Он вздрагивает, спотыкаясь, пятится назад и смотрит на меня огромными округлившимися глазами.
— Ты… ты теперь как он… это… из школы?..
— Вон! — громче восклицаю я и в моем голосе прорывается что-то… рычащее?
Хлопает дверь, а я стискиваю голову ладонями и глухо вою сквозь сжатые зубы.
Еще какое-то время я сидел в углу, задыхаясь от гула в голове. Но в итоге я то ли задремал, то ли просто отключился.
Просыпаюсь резко, распахнув глаза и хрипя. Вокруг темно — значит, уже вечер. Свет исчез, и моя кожа перестала болеть, только вот всё тело как будто ссохлось изнутри. А еще перед глазами красная дымка, густая, плывущая. Жажда, обостренная до предела множеством запахов вокруг. Живых, горячих, пульсирующих. Они остаются следом в воздухе. Я ловлю их и, как хищник, могу точно понять, куда они движутся. И иду. Не могу не идти, не могу не слушаться свое тело.
Тихо скрипит дверь, и я выхожу в коридор, без цели, без направления. Просто вперед. Одна из дверей оказывается приоткрытой — сестринская. И там, уронив голову на грудь и похрапывая, сидит Мария Григорьевна. Тяжелая, громкая, живая.
Я стою над ней и смотрю, как дышит, как ее сердце гоняет кровь. У меня внутри все гудит, зубы болят, а кожу тянет. И тут она открывает глаза. Увидев меня, сразу хмурится, толстые губы кривятся.
— Ты что тут шатаешься, как привидение? Глаза б мои тебя не видели, дармоед! Шляешься, мать до слез доводишь, толку никакого!
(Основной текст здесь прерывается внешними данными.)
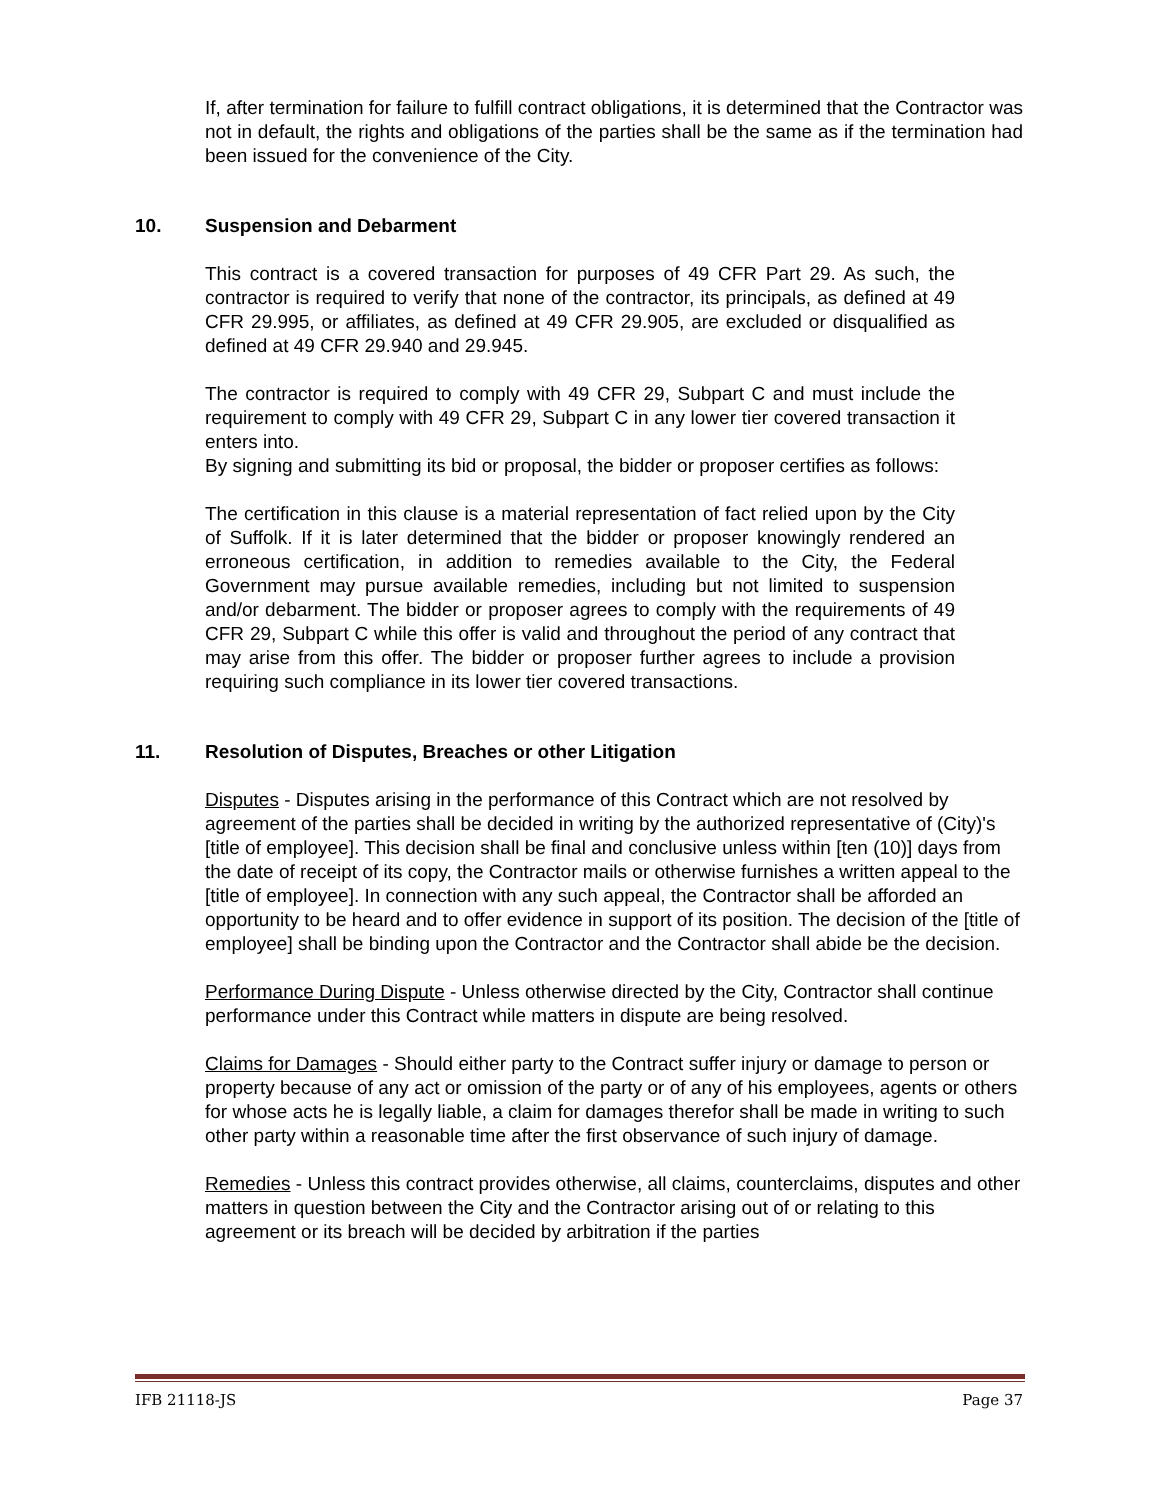If, after termination for failure to fulfill contract obligations, it is determined that the Contractor was not in default, the rights and obligations of the parties shall be the same as if the termination had been issued for the convenience of the City.
10. Suspension and Debarment
This contract is a covered transaction for purposes of 49 CFR Part 29. As such, the contractor is required to verify that none of the contractor, its principals, as defined at 49 CFR 29.995, or affiliates, as defined at 49 CFR 29.905, are excluded or disqualified as defined at 49 CFR 29.940 and 29.945.
The contractor is required to comply with 49 CFR 29, Subpart C and must include the requirement to comply with 49 CFR 29, Subpart C in any lower tier covered transaction it enters into.
By signing and submitting its bid or proposal, the bidder or proposer certifies as follows:
The certification in this clause is a material representation of fact relied upon by the City of Suffolk. If it is later determined that the bidder or proposer knowingly rendered an erroneous certification, in addition to remedies available to the City, the Federal Government may pursue available remedies, including but not limited to suspension and/or debarment. The bidder or proposer agrees to comply with the requirements of 49 CFR 29, Subpart C while this offer is valid and throughout the period of any contract that may arise from this offer. The bidder or proposer further agrees to include a provision requiring such compliance in its lower tier covered transactions.
11. Resolution of Disputes, Breaches or other Litigation
Disputes - Disputes arising in the performance of this Contract which are not resolved by agreement of the parties shall be decided in writing by the authorized representative of (City)'s [title of employee]. This decision shall be final and conclusive unless within [ten (10)] days from the date of receipt of its copy, the Contractor mails or otherwise furnishes a written appeal to the [title of employee]. In connection with any such appeal, the Contractor shall be afforded an opportunity to be heard and to offer evidence in support of its position. The decision of the [title of employee] shall be binding upon the Contractor and the Contractor shall abide be the decision.
Performance During Dispute - Unless otherwise directed by the City, Contractor shall continue performance under this Contract while matters in dispute are being resolved.
Claims for Damages - Should either party to the Contract suffer injury or damage to person or property because of any act or omission of the party or of any of his employees, agents or others for whose acts he is legally liable, a claim for damages therefor shall be made in writing to such other party within a reasonable time after the first observance of such injury of damage.
Remedies - Unless this contract provides otherwise, all claims, counterclaims, disputes and other matters in question between the City and the Contractor arising out of or relating to this agreement or its breach will be decided by arbitration if the parties
IFB 21118-JS Page 37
Я не двигаюсь, просто смотрю на нее неотрывно. А все внутри ломит, зубы деформировались, превратившись в клыки. Она же продолжает рубить, как топором.
— А ну пошел отсюда, паршивец! Кому сказала?!
Но едва она успевает договорить, я бросаюсь на нее, вгрызаюсь клыками в шею. Неосознанно, просто — всё тело требует. Крови, горячей, живой, много. Она успевает вскрикнуть, но вскрик тонет в захлебывающемся хрипе. Мои клыки рвут ее шею, жадно, неаккуратно. Рот наполняет вязкая жаркая жидкость. Отвратительно-сладкая, но с ней мое тело стремительно наполняется силой, жаром, жизнью. Чужой жизнью.
Главная санитарка дергается, хрипит, истерично бьет меня тяжелыми кулаками. Но с каждой секундой все слабее и слабее. Пока ее грузное тело не обмякает, опустошенной тушей опускаясь обратно на стул.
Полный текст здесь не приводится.